Today was day three, 300 cals. i was doing fine, only having about seventy calories before three o clock. before play rehearsal, my friends decided to buy a pretzel for me and force me to eat it, despite my claim that i didn't feel well. then i got home and my mother forced a piece of lasagna down my throat. Fml.

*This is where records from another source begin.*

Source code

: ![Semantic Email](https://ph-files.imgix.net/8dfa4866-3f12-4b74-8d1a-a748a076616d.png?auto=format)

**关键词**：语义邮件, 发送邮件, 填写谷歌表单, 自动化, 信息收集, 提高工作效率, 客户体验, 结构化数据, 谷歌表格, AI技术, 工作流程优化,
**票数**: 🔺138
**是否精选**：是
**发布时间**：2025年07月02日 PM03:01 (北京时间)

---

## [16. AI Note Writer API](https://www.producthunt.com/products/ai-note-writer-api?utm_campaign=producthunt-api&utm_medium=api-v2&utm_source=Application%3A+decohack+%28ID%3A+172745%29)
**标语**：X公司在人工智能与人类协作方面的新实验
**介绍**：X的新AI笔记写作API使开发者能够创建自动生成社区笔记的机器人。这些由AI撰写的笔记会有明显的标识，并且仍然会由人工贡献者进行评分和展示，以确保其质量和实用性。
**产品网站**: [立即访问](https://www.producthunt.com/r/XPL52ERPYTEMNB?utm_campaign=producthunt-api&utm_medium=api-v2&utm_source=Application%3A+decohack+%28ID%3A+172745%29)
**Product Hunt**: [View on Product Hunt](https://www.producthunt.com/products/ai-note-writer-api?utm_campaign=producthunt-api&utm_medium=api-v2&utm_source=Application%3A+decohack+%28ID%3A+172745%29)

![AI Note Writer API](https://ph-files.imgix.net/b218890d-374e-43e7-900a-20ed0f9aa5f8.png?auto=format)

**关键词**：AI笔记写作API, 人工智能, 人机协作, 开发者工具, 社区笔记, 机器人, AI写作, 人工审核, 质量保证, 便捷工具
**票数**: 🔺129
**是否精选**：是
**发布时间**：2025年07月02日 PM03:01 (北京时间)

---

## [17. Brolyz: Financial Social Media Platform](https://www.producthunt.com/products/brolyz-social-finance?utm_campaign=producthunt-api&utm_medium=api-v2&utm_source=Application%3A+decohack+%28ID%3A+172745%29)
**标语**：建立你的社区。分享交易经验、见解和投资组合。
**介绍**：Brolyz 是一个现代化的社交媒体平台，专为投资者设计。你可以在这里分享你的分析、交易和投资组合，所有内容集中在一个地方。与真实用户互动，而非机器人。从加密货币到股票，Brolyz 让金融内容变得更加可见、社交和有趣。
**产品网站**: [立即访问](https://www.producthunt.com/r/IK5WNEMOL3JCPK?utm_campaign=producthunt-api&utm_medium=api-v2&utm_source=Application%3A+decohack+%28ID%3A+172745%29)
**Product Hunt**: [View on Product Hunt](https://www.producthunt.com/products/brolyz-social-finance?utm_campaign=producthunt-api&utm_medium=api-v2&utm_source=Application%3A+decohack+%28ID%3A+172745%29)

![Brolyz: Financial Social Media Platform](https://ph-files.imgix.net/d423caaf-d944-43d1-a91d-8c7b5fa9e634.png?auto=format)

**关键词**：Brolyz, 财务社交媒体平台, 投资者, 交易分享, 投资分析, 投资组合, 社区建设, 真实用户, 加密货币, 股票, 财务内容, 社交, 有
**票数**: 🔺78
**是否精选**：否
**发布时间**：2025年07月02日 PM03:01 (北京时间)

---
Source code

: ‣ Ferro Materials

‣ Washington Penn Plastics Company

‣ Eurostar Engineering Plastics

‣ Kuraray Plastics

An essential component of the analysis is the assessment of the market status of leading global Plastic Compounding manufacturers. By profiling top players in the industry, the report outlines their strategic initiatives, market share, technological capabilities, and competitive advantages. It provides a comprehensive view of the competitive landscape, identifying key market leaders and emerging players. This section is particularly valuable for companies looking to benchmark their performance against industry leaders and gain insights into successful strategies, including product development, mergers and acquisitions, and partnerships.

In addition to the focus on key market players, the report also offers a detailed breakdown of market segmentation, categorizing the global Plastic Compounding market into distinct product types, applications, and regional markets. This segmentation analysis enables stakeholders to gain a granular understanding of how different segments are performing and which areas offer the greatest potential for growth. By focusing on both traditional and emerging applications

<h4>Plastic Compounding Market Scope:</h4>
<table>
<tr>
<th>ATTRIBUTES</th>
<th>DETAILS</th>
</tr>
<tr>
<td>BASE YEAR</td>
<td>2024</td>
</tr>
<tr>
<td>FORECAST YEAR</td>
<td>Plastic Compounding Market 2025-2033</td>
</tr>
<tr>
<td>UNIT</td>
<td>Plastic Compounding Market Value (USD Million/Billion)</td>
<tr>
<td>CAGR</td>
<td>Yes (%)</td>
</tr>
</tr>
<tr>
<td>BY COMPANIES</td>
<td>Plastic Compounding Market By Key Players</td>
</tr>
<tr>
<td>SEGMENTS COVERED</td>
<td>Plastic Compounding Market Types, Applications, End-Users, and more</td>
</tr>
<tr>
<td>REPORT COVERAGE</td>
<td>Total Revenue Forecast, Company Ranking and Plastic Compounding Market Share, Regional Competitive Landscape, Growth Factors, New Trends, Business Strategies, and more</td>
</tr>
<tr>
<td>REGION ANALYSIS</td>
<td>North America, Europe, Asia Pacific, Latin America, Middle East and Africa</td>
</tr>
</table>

now i can't decide if i should just keep going with 400 cals tommorrow, or if i should eat normally for a few days until they stop watching me eat

Secret-Obsession
01-07-2010, 01:26 AM
Don't worry about it. You can't help that people made you eat. You can try and stick to your 400cal limit, but just eat in front of you family and friends and such.. It might help them. And also, you could say you have extra rehearsals and leave before dinner and ask for money to get something on the way. But save the money up and use it on something else for yourself.

Good luck
xxx

x_behaviour
01-07-2010, 01:51 PM
Thanks secret-obsession.. i ate half my calories in front of my friends and i'll probably let myself eat one hundred in front of my mom. i think tommorrow i'll end up drinking diet soda for lunch, eating a little at home, but i'll tell my mom i'm not feeling well. i'd lie about rehearsal, but i live 20 minutes away from my school and don't have my liscence yet.

x_behaviour
01-07-2010, 03:05 PM
ugh. my mother drives me insane.
i got home from school and she's making dinner.. fries and ginormous burgers with god knows how many calories. i've always been neurotic about not eating fried foods, so i shot her a look and said that i refused to eat that. She didn't even look at me and simply said "mandi, you need to eat." i told her i needed to eat healthy. she told ne to eat my dinner. i told her no, she couldn't make me, and have locked myself in my room, spraying the whole place with perfume so i can't smell the food cooking. the fact that my mom is trying to keep me fat is so motivating, but i still wish someone would understand here

justlikethem.
01-08-2010, 04:28 PM
hey sorry to just kinda join this
id love to do the abc thing but always end up messing it up, by like 10 cals or so either way, & then i feel bad, so eat to compensate... so. :/

Elsa
01-08-2010, 06:57 PM
Can you take over the cooking for your house? You can say that you want the whole family to be healthier and design the grocery shopping list and do the cooking. Steamed veggies are very low cal and filling so no one will go hungry.

rissa323
01-09-2010, 03:46 PM
Hi Mandi, your mom situation is so frustrating! Here's what I did when I was in high school and didn't want to eat the gross fatty food my family tried to force on me- I would complain about how much work I had for school all the time, and then ask to make a big plate of whatever they were eating and take it to my room and eat it there so I could "work on my homework". They ALWAYS let me and they never thought I was lying about eating. I would wrap the food up in paper towels or baggies that I hid in my room, always making sure to leave just a bit on the plate so it didn't look suspicious. Then after everyone had been asleep for a while, I'd sneak out and throw the food in the garbage. This worked for two years, it might work for you!

AnorexicBeauty
01-13-2010, 10:45 AM
Your doing really well... my mom is the same way with food and eating. keep up with the good work!